• ACTION ITEM:
Below are some entries. Copy each line that holds the string "frame".
● ● ● ● ● ● ●
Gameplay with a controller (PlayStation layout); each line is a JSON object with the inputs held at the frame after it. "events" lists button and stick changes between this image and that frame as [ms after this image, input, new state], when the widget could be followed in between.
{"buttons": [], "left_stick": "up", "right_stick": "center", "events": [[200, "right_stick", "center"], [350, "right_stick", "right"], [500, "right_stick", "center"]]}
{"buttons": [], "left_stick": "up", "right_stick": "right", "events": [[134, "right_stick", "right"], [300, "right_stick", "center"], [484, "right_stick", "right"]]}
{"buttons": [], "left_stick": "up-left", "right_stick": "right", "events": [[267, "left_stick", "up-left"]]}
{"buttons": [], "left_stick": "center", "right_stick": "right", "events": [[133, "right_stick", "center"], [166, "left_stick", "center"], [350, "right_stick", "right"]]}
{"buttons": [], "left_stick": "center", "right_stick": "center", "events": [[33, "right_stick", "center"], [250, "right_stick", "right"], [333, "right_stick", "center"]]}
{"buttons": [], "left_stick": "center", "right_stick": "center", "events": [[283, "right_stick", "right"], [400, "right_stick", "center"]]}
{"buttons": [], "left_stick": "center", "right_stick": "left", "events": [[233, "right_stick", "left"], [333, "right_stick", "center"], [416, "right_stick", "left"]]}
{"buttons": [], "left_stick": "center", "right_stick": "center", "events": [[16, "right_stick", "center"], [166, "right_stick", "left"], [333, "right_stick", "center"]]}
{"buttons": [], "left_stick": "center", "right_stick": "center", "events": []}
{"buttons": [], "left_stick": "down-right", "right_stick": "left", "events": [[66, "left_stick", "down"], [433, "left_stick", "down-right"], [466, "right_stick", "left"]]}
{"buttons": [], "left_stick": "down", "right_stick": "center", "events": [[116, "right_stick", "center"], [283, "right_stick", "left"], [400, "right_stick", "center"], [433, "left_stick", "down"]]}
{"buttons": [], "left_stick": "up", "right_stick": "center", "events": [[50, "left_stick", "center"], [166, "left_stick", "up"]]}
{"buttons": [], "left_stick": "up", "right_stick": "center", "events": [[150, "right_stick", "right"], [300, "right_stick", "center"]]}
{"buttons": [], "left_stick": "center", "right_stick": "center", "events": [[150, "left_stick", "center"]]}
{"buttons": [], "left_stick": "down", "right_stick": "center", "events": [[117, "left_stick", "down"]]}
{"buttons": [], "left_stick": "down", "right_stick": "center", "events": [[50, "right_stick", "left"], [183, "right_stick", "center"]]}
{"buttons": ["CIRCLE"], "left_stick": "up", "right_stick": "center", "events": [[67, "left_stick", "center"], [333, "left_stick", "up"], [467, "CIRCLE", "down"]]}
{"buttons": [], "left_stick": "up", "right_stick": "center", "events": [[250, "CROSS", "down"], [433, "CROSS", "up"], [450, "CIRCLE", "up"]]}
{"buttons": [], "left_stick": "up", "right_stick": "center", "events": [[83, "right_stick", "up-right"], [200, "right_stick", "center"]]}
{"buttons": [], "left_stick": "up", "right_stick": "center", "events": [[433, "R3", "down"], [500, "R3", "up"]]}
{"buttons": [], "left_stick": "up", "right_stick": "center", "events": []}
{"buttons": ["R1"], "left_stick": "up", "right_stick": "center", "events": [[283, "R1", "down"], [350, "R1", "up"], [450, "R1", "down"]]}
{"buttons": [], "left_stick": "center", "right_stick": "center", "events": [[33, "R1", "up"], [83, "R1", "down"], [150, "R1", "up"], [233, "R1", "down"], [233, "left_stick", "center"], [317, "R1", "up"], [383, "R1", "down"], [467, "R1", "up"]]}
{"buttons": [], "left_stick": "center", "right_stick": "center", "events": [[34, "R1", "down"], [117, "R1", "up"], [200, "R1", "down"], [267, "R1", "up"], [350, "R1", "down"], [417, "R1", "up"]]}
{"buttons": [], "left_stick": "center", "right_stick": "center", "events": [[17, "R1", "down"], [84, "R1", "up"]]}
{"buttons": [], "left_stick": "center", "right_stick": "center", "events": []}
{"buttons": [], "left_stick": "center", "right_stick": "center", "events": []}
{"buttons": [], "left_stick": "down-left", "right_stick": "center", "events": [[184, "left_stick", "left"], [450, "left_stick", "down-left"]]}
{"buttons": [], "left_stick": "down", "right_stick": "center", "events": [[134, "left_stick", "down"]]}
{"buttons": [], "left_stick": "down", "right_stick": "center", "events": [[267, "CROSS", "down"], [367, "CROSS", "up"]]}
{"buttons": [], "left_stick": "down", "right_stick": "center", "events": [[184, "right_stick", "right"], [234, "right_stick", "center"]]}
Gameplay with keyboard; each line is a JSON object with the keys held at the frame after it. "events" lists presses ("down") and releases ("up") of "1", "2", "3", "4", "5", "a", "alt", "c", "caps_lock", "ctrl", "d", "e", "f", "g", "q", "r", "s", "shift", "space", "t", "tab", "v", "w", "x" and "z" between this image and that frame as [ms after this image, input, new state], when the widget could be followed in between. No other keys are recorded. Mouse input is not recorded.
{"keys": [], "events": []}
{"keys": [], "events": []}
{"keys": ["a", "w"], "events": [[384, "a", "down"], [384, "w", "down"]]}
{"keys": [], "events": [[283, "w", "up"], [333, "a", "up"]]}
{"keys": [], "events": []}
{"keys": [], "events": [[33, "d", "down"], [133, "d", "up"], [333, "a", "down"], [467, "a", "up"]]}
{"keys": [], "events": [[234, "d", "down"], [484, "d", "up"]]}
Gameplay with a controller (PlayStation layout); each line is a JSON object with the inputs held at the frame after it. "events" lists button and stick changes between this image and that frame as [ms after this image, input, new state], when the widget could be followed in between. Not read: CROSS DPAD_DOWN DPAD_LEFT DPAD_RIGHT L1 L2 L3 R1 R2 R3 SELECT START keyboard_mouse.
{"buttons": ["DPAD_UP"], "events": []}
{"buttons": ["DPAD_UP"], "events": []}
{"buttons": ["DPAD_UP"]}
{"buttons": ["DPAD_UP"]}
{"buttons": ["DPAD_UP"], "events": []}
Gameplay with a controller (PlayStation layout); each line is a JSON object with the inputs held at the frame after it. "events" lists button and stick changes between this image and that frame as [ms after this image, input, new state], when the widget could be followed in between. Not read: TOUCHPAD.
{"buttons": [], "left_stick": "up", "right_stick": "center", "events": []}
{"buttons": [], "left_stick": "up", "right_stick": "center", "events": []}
● ● ● ● ● ● ●
• RESULT BELOW:
Gameplay with a controller (PlayStation layout); each line is a JSON object with the inputs held at the frame after it. "events" lists button and stick changes between this image and that frame as [ms after this image, input, new state], when the widget could be followed in between.
Gameplay with keyboard; each line is a JSON object with the keys held at the frame after it. "events" lists presses ("down") and releases ("up") of "1", "2", "3", "4", "5", "a", "alt", "c", "caps_lock", "ctrl", "d", "e", "f", "g", "q", "r", "s", "shift", "space", "t", "tab", "v", "w", "x" and "z" between this image and that frame as [ms after this image, input, new state], when the widget could be followed in between. No other keys are recorded. Mouse input is not recorded.
Gameplay with a controller (PlayStation layout); each line is a JSON object with the inputs held at the frame after it. "events" lists button and stick changes between this image and that frame as [ms after this image, input, new state], when the widget could be followed in between. Not read: CROSS DPAD_DOWN DPAD_LEFT DPAD_RIGHT L1 L2 L3 R1 R2 R3 SELECT START keyboard_mouse.
Gameplay with a controller (PlayStation layout); each line is a JSON object with the inputs held at the frame after it. "events" lists button and stick changes between this image and that frame as [ms after this image, input, new state], when the widget could be followed in between. Not read: TOUCHPAD.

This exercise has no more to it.